Traumatisés par les actes de barbarie allemande et par la virulence des bombardements, un million et demi de Belges (sur les 7 millions de l'époque) fuient la Belgique. Un exode sans précédent vers la France, la Grande-Bretagne et les Pays-Bas (neutre). Grâce aux témoignages d'époque, aux archives et aux travaux des historiens, on connaît les conditions du « voyage » et de l'installation de ces personnes dans les camps de réfugiés. Mais aussi les stratégies des pays d'accueil pour les intégrer ou les faire rentrer chez eux comme les réactions des populations locales, oscillant entre solidarité et rejet.
Ainsi, l'invasion de la Belgique, en août 1914, a créé le premier problème humanitaire à grande échelle.
La Belgique, au sommet des puissances économiques d'avant guerre, a vu son tissu industriel complètement démantelé, ses machines et ses biens réquisitionnés, ses animaux et ses denrées confisquées. Les Belges crevaient de misère et de faim. Dès la fin de l'année 14, l'Américain Herbert Hoover crée la « Commission for Relief in Belgium » en collaboration avec deux entrepreneurs belges, Émile Francqui et Ernest Solvay. Ainsi, s'organise la première grande opération de solidarité internationale.
La Belgique a été le seul pays entièrement occupé par les Allemands (à l'exception du front de l'Yser). Dès le début de la guerre, les ordonnances, les vexations et les mesures de répression se multiplient.
Mais les Belges résistent. Par tous les moyens : réseaux de renseignements, réseaux d'évasion, floraison d'une presse clandestine, actes de bravoure, attitudes héroïques avec ses grandes figures et toute son armée d'anonymes… Parce qu'elle a été intégralement occupée, la Belgique a créé un modèle de résistance totalement inédit en Europe occidentale, laboratoire de ce que sera « la » résistance pendant la deuxième guerre mondiale.
C'est sur le front de l'Yser que les Allemands ont utilisé, pour la première fois dans l'histoire, le gaz comme arme de combat : le chlore aux effets suffocants (1915), le gaz moutarde (1917), l'ypérite (cf. Ypres) qui provoque des brûlures et rend aveugle. C'est donc en Belgique que s'est livrée la première guerre chimique…
Mais la guerre 14-18 a aussi dessiné le visage de la Belgique : l'obtention du suffrage universel pour les hommes et les veuves de guerre mais aussi le surgissement des maux séparatistes et des avanies nationalistes. C'est en effet dans la boue de l'Yser qu'est né le « frontisme », mouvement activiste flamand qui exploita le sentiment social d'une Flandre humiliée, en véhiculant l'idée que les soldats flamands auraient servi de chair à canons parce qu'ils ne comprenaient pas les ordres de leurs officiers issus de la bourgeoisie francophone.

_ _ _ _ _

Exercices:
[a] Réécrivez sous forme de liste le paragraphe du texte sur la Belgique pendant la guerre 14-18 qui commence par « La Belgique, au sommet des puissances économiques », en conservant ses faits principaux.
[b] Comptez les lignes des entrées qui contiennent la chaîne « family », en respectant la casse, et donnez uniquement ce nombre.

Données:
_ _ _ _ _

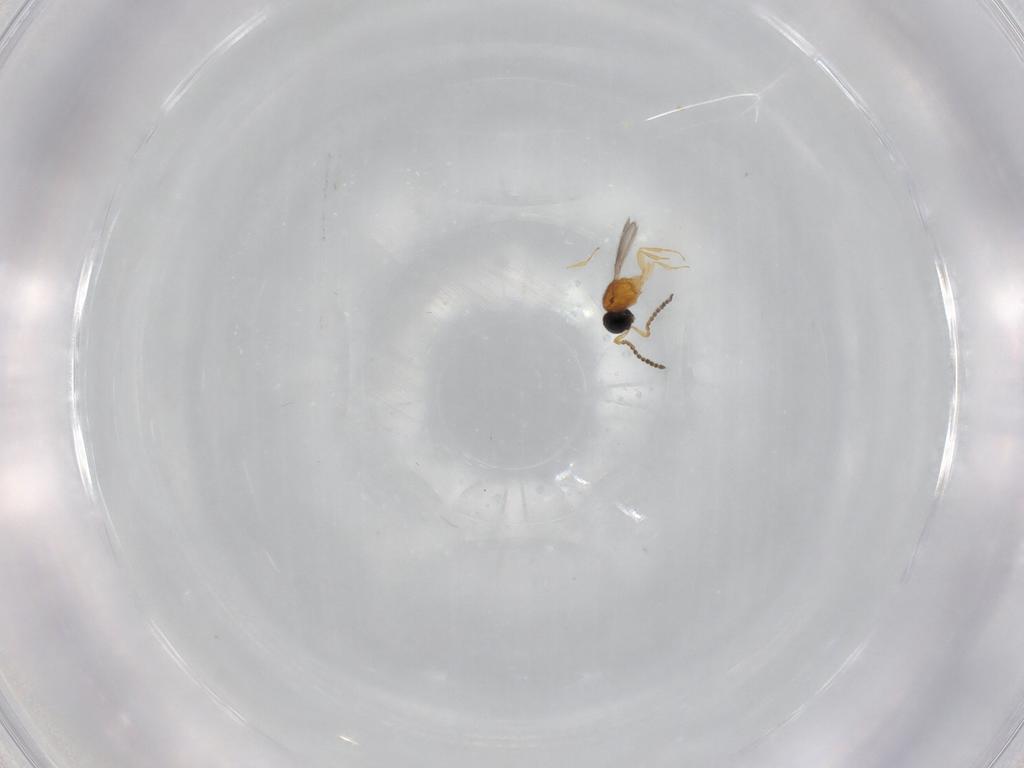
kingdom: Animalia
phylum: Arthropoda
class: Insecta
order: Hymenoptera
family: Scelionidae
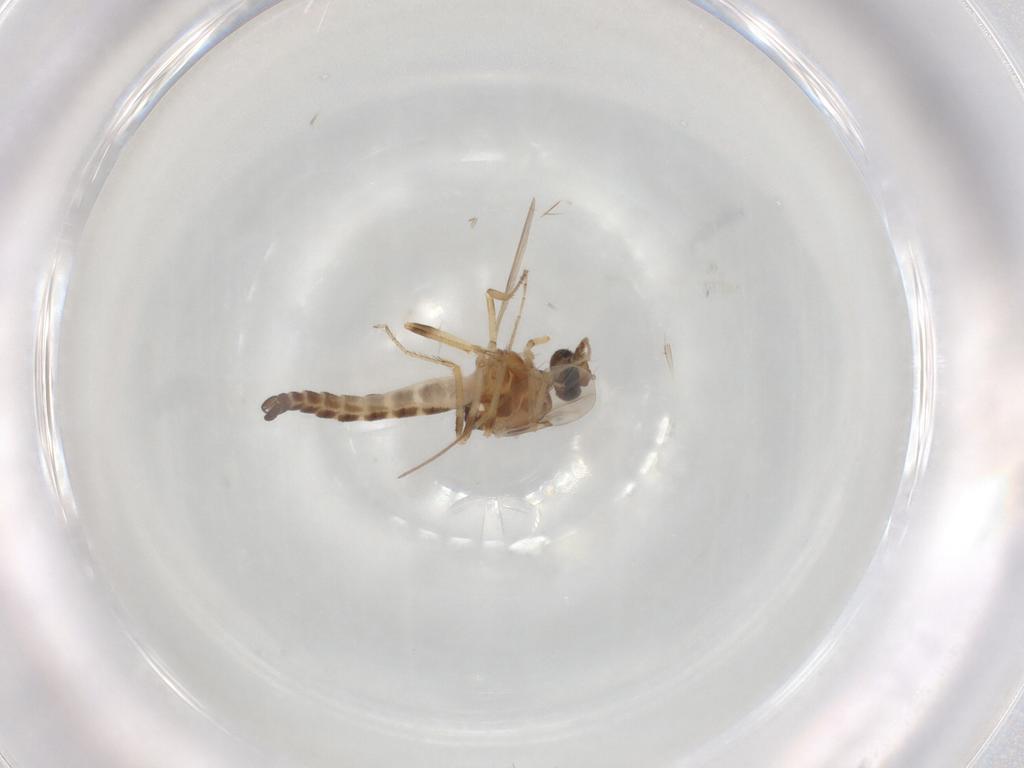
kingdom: Animalia
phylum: Arthropoda
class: Insecta
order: Diptera
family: Ceratopogonidae
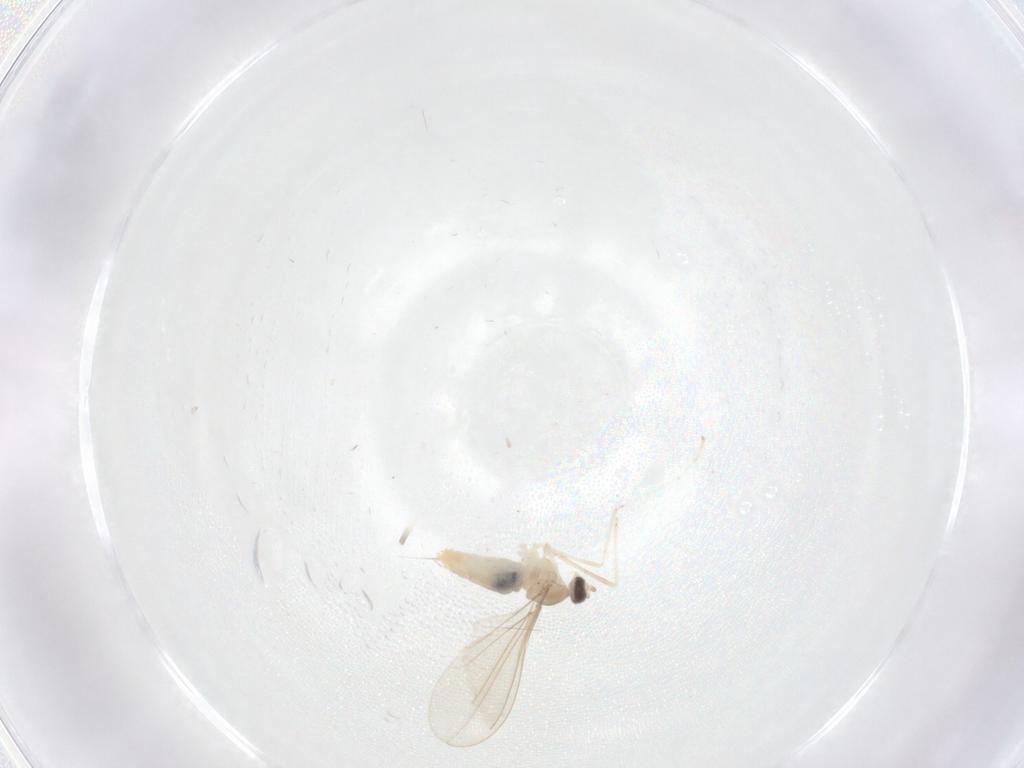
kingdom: Animalia
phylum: Arthropoda
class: Insecta
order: Diptera
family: Cecidomyiidae
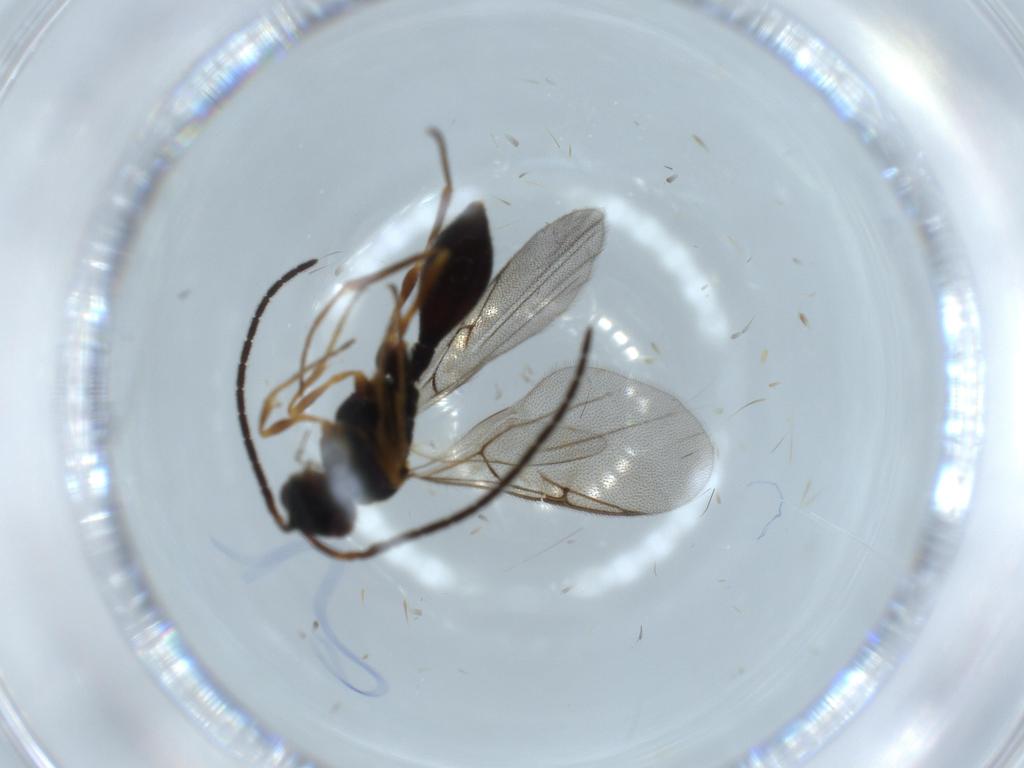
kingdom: Animalia
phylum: Arthropoda
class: Insecta
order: Hymenoptera
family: Diapriidae
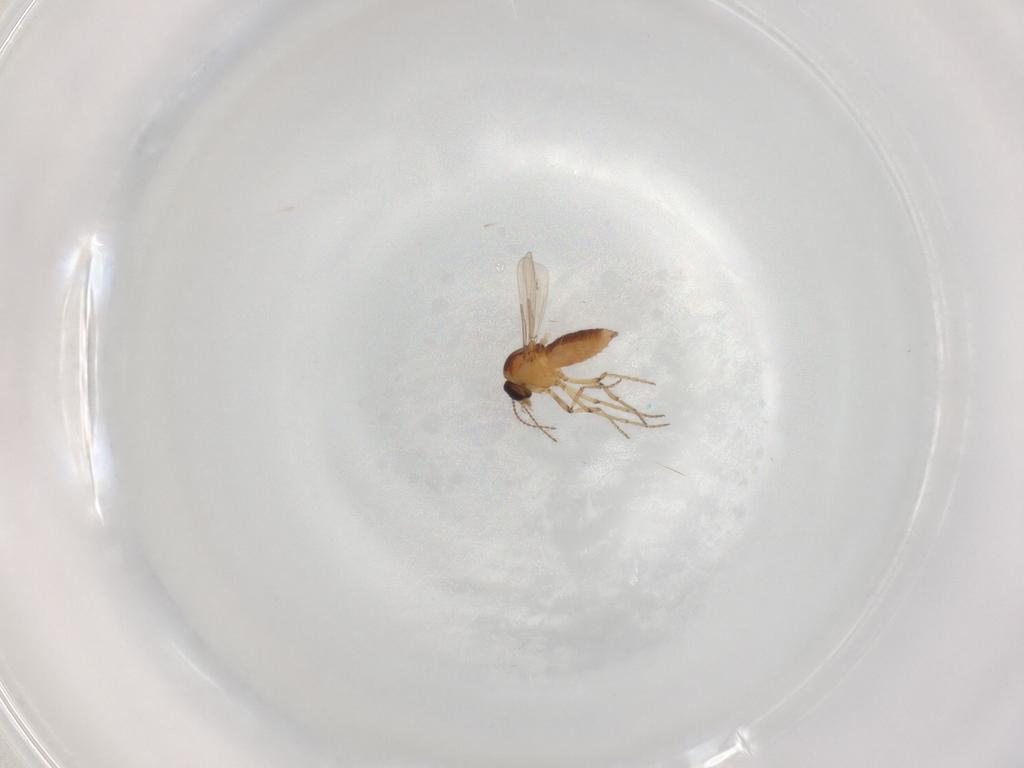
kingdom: Animalia
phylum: Arthropoda
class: Insecta
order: Diptera
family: Ceratopogonidae
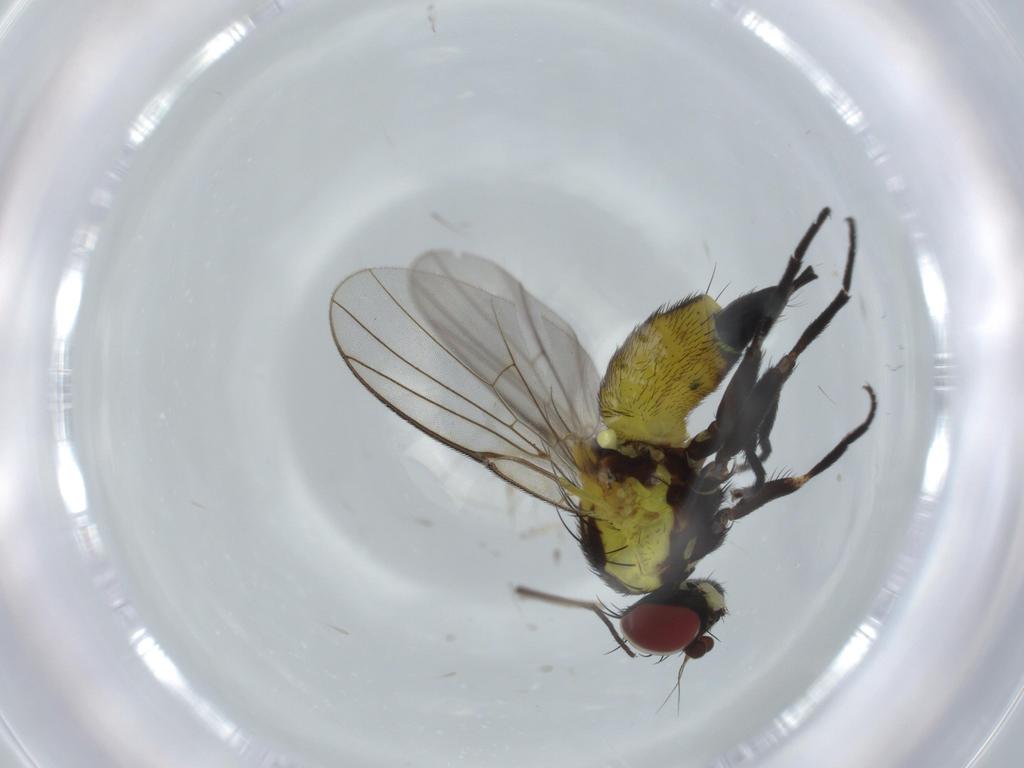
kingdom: Animalia
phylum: Arthropoda
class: Insecta
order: Diptera
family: Agromyzidae
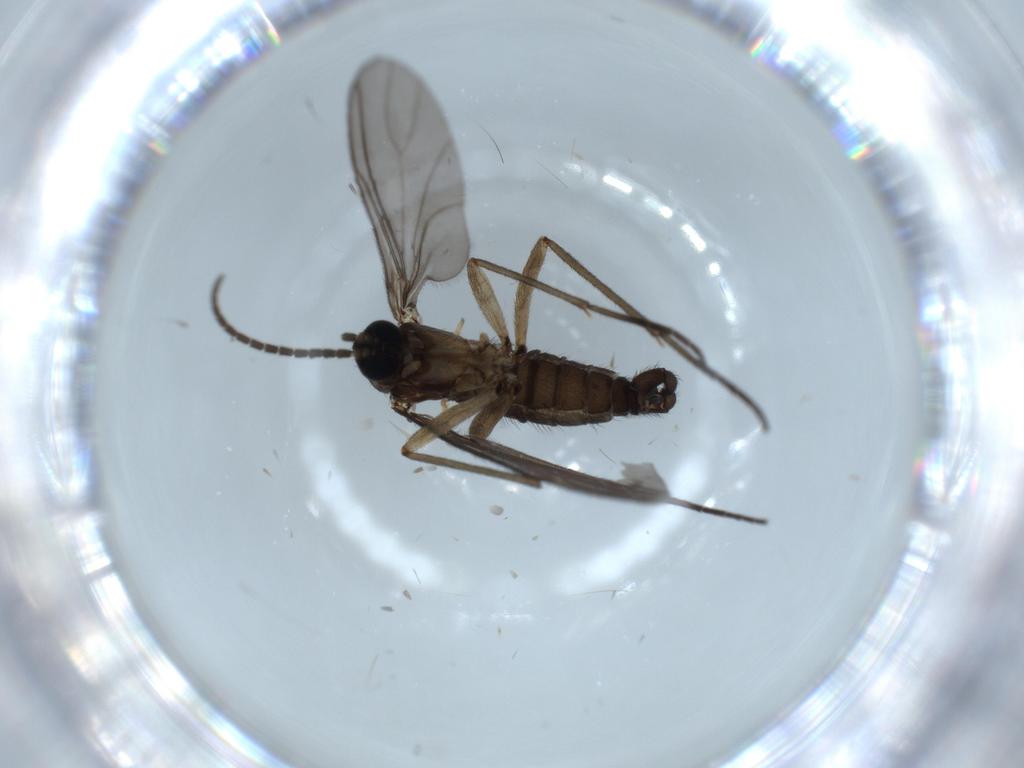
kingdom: Animalia
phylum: Arthropoda
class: Insecta
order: Diptera
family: Sciaridae
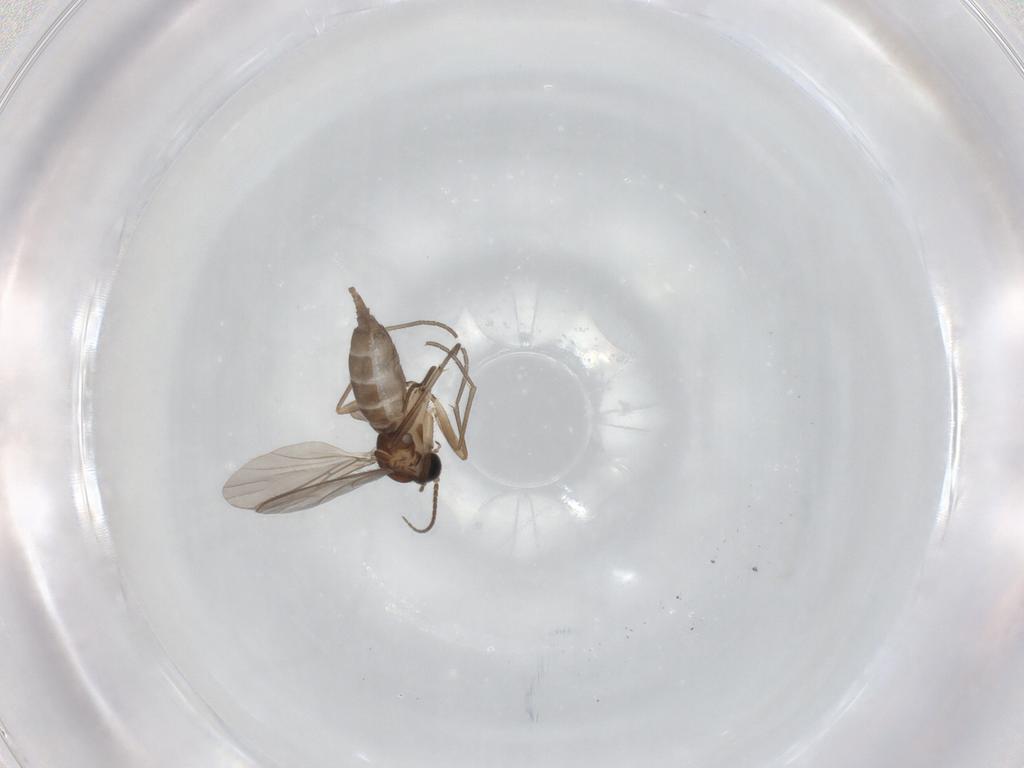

_ _ _ _ _

Corrigé:
[a]
- Avant la guerre, la Belgique se trouvait au sommet des puissances économiques.
- Son tissu industriel a été complètement démantelé, ses machines et ses biens réquisitionnés, ses animaux et ses denrées confisqués.
- Les Belges souffraient de misère et de faim.
- Dès la fin de 1914, l'Américain Herbert Hoover crée la « Commission for Relief in Belgium » avec deux entrepreneurs belges, Émile Francqui et Ernest Solvay.
- C'est la première grande opération de solidarité internationale.

[b] 7